薄氷
なあ、と前方から風に乗って流れてきた声が耳を撫ぜる。
「俺と付き合えよ」

状況と台詞の唐突さに、頭がこんぐらがるばかりだ。どういう意味? 付き合うって、あの付き合うのこと?
絶対イヤだ、と言いたくて結局何も言えない。口にしたところで、言葉は後ろに流されて、彼には届きそうもない。
どこに連れて行くつもりなんだ…不安ばかりが膨らんでゆく。

いいかげん腿と尻が痛みを訴えたはじめたあたりで、その場所が見えてきた。佐澤洸暉が漕ぐ速度をゆるめる。

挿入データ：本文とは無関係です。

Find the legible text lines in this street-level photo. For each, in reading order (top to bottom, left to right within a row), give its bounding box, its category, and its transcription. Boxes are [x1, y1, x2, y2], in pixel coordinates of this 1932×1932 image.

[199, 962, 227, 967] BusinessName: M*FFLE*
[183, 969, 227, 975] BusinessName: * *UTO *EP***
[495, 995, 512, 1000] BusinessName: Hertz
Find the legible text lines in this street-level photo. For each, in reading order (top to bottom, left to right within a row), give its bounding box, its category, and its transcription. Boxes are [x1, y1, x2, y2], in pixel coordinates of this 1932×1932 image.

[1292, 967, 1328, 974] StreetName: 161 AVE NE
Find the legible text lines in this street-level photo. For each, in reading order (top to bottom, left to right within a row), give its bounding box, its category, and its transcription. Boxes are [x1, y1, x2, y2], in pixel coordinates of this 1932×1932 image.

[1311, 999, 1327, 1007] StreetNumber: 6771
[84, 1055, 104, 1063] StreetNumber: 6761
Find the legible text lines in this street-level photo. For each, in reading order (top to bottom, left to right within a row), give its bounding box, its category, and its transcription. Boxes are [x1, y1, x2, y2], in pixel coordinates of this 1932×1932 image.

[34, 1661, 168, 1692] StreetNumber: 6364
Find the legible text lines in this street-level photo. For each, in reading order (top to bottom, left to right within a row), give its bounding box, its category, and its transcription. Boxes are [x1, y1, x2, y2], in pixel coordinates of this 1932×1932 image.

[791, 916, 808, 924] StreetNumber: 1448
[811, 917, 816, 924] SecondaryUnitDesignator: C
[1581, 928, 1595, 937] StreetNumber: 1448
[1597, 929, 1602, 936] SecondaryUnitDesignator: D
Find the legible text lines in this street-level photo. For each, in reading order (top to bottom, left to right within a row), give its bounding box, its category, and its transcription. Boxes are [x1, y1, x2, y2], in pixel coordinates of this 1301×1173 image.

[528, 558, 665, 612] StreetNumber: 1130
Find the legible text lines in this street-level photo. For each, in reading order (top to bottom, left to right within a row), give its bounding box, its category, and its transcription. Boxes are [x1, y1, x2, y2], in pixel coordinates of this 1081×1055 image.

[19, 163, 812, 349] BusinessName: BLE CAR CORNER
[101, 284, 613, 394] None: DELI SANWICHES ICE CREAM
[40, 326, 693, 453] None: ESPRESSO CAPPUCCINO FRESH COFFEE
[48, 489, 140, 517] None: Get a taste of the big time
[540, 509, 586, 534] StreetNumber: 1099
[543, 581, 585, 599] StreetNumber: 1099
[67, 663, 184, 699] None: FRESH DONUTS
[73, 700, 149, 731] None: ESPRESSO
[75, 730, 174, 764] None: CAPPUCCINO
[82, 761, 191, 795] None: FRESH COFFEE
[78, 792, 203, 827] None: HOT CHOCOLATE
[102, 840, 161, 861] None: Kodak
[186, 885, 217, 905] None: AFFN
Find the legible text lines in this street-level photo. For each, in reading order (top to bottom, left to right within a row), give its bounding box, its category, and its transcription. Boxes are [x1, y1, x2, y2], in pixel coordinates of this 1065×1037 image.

白塗りの塀が端が見えないほど長く続いている。間違いない、ここが町外れにある佐澤のお屋敷なのだろう。つまり彼にとっては自宅だ。こんなところに住んでるんだ…どうにも想像がつかない。
全容が見渡せないほどの広壮さに圧倒されてしまう。

両開きの重々しい扉の前をゆっくりと通り過ぎる。その先に、簡素な作りの木戸があり、そこで彼が自転車を止めた。

かつては使用人用の通用口だったのだろう。あんな重たそうな正面扉をいちいち内側から開けてもらうのも面倒だろうし、普段は彼もこちらを出入り口にしているのかなと推測する。

塀の上部では、さりげなく監視カメラが睨みをきかせている。建物の土台は保ちつつ、近代機器も組みこんでいるようだ。